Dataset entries
Segment Open

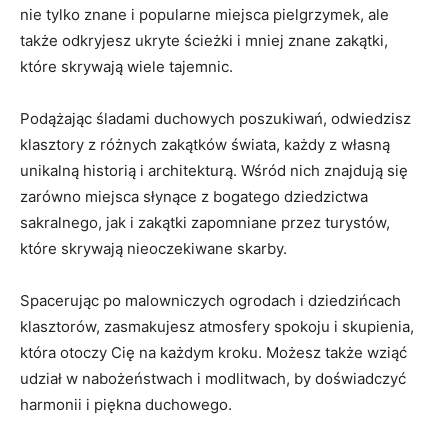
‍nie tylko znane i popularne miejsca pielgrzymek, ale
także odkryjesz ukryte ścieżki i mniej znane zakątki,
które skrywają wiele tajemnic.
Podążając śladami duchowych poszukiwań, odwiedzisz
klasztory z różnych zakątków świata, każdy z własną ​
unikalną historią i architekturą. Wśród nich znajdują się
zarówno miejsca słynące z bogatego ⁢dziedzictwa
⁤sakralnego, jak i zakątki zapomniane​ przez⁤ turystów,
które skrywają nieoczekiwane skarby.
Spacerując⁣ po malowniczych ogrodach i dziedzińcach
klasztorów, zasmakujesz atmosfery spokoju i skupienia, ​
która otoczy Cię na każdym kroku. Możesz także wziąć
udział w nabożeństwach i ⁢modlitwach, by doświadczyć
harmonii i piękna duchowego.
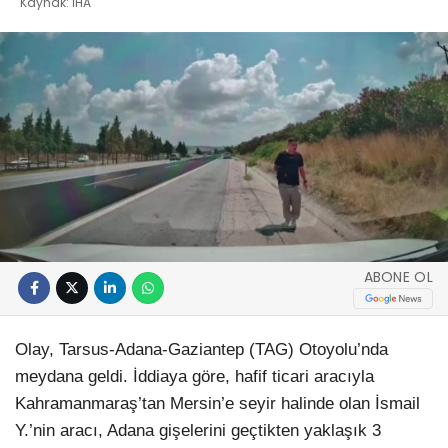
Kaynak: İHA
ABONE OL
Olay, Tarsus-Adana-Gaziantep (TAG) Otoyolu’nda
meydana geldi. İddiaya göre, hafif ticari aracıyla
Kahramanmaraş’tan Mersin’e seyir halinde olan İsmail
Y.’nin aracı, Adana gişelerini geçtikten yaklaşık 3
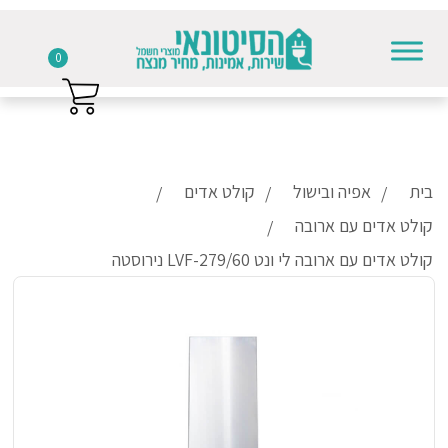
0
Skip to conten
בית
אפיה ובישול
קולט אדים
קולט אדים עם ארובה
קולט אדים עם ארובה לי ונט LVF-279/60 נירוסטה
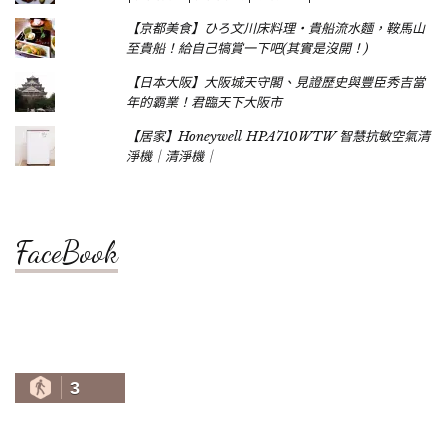
【京都美食】ひろ文川床料理‧貴船流水麵，鞍馬山
至貴船！給自己犒賞一下吧(其實是沒開！)
【日本大阪】大阪城天守閣、見證歷史與豐臣秀吉當
年的霸業！君臨天下大阪市
【居家】Honeywell HPA710WTW 智慧抗敏空氣清
淨機｜清淨機｜
FaceBook
3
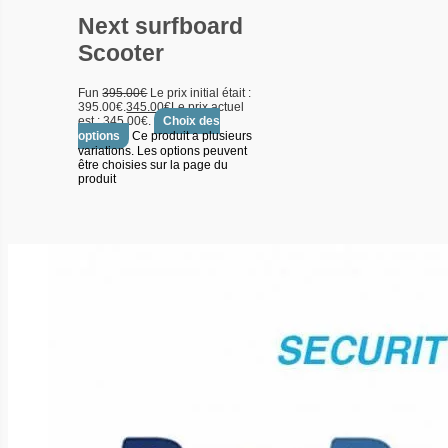
Next surfboard
Scooter
Fun
395.00
€
Le prix initial était :
395.00€.
345.00
€
Le prix actuel
est : 345.00€.
Choix des
options
Ce produit a plusieurs
variations. Les options peuvent
être choisies sur la page du
produit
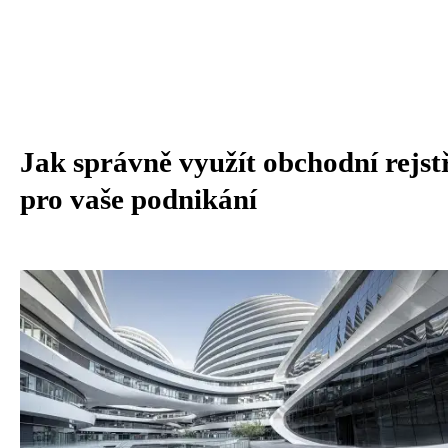
Jak správně využít obchodní rejst
pro vaše podnikání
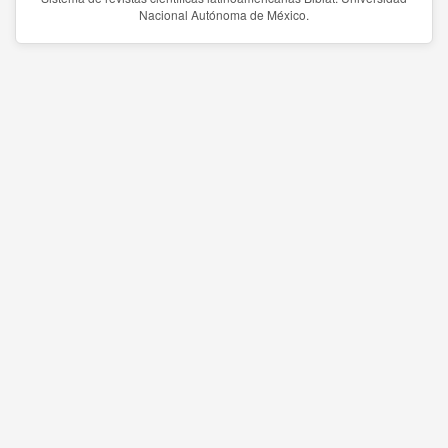
Nacional Autónoma de México.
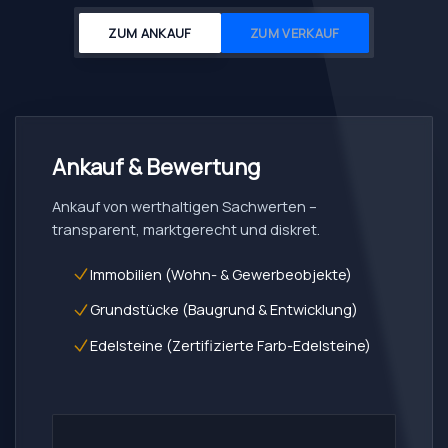
ZUM ANKAUF
ZUM VERKAUF
Ankauf & Bewertung
Ankauf von werthaltigen Sachwerten –
transparent, marktgerecht und diskret.
Immobilien (Wohn- & Gewerbeobjekte)
Grundstücke (Baugrund & Entwicklung)
Edelsteine (Zertifizierte Farb-Edelsteine)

Segment Closed

• WHAT IS NEEDED: A verbatim copy of every record above is required, with all pictures omitted.

• ANSWER TO THE EXERCISE:
‍nie tylko znane i popularne miejsca pielgrzymek, ale
także odkryjesz ukryte ścieżki i mniej znane zakątki,
które skrywają wiele tajemnic.
Podążając śladami duchowych poszukiwań, odwiedzisz
klasztory z różnych zakątków świata, każdy z własną ​
unikalną historią i architekturą. Wśród nich znajdują się
zarówno miejsca słynące z bogatego ⁢dziedzictwa
⁤sakralnego, jak i zakątki zapomniane​ przez⁤ turystów,
które skrywają nieoczekiwane skarby.
Spacerując⁣ po malowniczych ogrodach i dziedzińcach
klasztorów, zasmakujesz atmosfery spokoju i skupienia, ​
która otoczy Cię na każdym kroku. Możesz także wziąć
udział w nabożeństwach i ⁢modlitwach, by doświadczyć
harmonii i piękna duchowego.
Kaynak: İHA
ABONE OL
Olay, Tarsus-Adana-Gaziantep (TAG) Otoyolu’nda
meydana geldi. İddiaya göre, hafif ticari aracıyla
Kahramanmaraş’tan Mersin’e seyir halinde olan İsmail
Y.’nin aracı, Adana gişelerini geçtikten yaklaşık 3
0
Skip to conten
בית
אפיה ובישול
קולט אדים
קולט אדים עם ארובה
קולט אדים עם ארובה לי ונט LVF-279/60 נירוסטה
【京都美食】ひろ文川床料理‧貴船流水麵，鞍馬山
至貴船！給自己犒賞一下吧(其實是沒開！)
【日本大阪】大阪城天守閣、見證歷史與豐臣秀吉當
年的霸業！君臨天下大阪市
【居家】Honeywell HPA710WTW 智慧抗敏空氣清
淨機｜清淨機｜
FaceBook
3
Next surfboard
Scooter
Fun
395.00
€
Le prix initial était :
395.00€.
345.00
€
Le prix actuel
est : 345.00€.
Choix des
options
Ce produit a plusieurs
variations. Les options peuvent
être choisies sur la page du
produit
Jak správně využít obchodní rejst
pro vaše podnikání
Nacional Autónoma de México.
ZUM ANKAUF
ZUM VERKAUF
Ankauf & Bewertung
Ankauf von werthaltigen Sachwerten –
transparent, marktgerecht und diskret.
Immobilien (Wohn- & Gewerbeobjekte)
Grundstücke (Baugrund & Entwicklung)
Edelsteine (Zertifizierte Farb-Edelsteine)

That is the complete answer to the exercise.